Please rename "Table of Contents" to "Summary" throughout the text of every item below, and reproduce everything else unchanged.

===== DATA

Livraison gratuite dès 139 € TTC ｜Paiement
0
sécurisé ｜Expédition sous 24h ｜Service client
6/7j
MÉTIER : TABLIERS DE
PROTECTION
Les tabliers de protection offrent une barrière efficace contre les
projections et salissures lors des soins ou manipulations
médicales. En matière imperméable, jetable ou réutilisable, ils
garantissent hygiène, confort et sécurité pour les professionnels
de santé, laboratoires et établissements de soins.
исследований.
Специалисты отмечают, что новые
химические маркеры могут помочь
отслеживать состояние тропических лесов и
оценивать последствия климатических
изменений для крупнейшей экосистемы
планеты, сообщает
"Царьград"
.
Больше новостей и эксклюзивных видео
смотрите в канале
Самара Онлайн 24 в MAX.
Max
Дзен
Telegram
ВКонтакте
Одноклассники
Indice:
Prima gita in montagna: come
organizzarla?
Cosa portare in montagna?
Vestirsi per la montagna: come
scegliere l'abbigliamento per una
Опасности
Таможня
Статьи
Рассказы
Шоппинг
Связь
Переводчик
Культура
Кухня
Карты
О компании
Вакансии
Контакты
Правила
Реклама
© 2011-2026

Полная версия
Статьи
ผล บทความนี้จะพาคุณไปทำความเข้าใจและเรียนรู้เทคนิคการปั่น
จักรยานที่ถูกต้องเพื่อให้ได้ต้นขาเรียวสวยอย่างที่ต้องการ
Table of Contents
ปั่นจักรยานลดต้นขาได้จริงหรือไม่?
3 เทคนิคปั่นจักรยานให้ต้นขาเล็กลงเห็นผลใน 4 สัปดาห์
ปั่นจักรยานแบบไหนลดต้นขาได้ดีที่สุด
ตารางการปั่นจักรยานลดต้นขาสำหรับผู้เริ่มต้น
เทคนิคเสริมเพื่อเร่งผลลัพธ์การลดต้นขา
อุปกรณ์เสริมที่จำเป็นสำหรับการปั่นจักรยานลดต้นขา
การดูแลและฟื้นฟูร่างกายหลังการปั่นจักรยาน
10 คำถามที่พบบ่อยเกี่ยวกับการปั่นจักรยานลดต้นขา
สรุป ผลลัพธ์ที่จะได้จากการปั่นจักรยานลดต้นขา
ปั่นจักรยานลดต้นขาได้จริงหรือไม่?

==========

- YOUR RESPONSE -
Livraison gratuite dès 139 € TTC ｜Paiement
0
sécurisé ｜Expédition sous 24h ｜Service client
6/7j
MÉTIER : TABLIERS DE
PROTECTION
Les tabliers de protection offrent une barrière efficace contre les
projections et salissures lors des soins ou manipulations
médicales. En matière imperméable, jetable ou réutilisable, ils
garantissent hygiène, confort et sécurité pour les professionnels
de santé, laboratoires et établissements de soins.
исследований.
Специалисты отмечают, что новые
химические маркеры могут помочь
отслеживать состояние тропических лесов и
оценивать последствия климатических
изменений для крупнейшей экосистемы
планеты, сообщает
"Царьград"
.
Больше новостей и эксклюзивных видео
смотрите в канале
Самара Онлайн 24 в MAX.
Max
Дзен
Telegram
ВКонтакте
Одноклассники
Indice:
Prima gita in montagna: come
organizzarla?
Cosa portare in montagna?
Vestirsi per la montagna: come
scegliere l'abbigliamento per una
Опасности
Таможня
Статьи
Рассказы
Шоппинг
Связь
Переводчик
Культура
Кухня
Карты
О компании
Вакансии
Контакты
Правила
Реклама
© 2011-2026

Полная версия
Статьи
ผล บทความนี้จะพาคุณไปทำความเข้าใจและเรียนรู้เทคนิคการปั่น
จักรยานที่ถูกต้องเพื่อให้ได้ต้นขาเรียวสวยอย่างที่ต้องการ
Summary
ปั่นจักรยานลดต้นขาได้จริงหรือไม่?
3 เทคนิคปั่นจักรยานให้ต้นขาเล็กลงเห็นผลใน 4 สัปดาห์
ปั่นจักรยานแบบไหนลดต้นขาได้ดีที่สุด
ตารางการปั่นจักรยานลดต้นขาสำหรับผู้เริ่มต้น
เทคนิคเสริมเพื่อเร่งผลลัพธ์การลดต้นขา
อุปกรณ์เสริมที่จำเป็นสำหรับการปั่นจักรยานลดต้นขา
การดูแลและฟื้นฟูร่างกายหลังการปั่นจักรยาน
10 คำถามที่พบบ่อยเกี่ยวกับการปั่นจักรยานลดต้นขา
สรุป ผลลัพธ์ที่จะได้จากการปั่นจักรยานลดต้นขา
ปั่นจักรยานลดต้นขาได้จริงหรือไม่?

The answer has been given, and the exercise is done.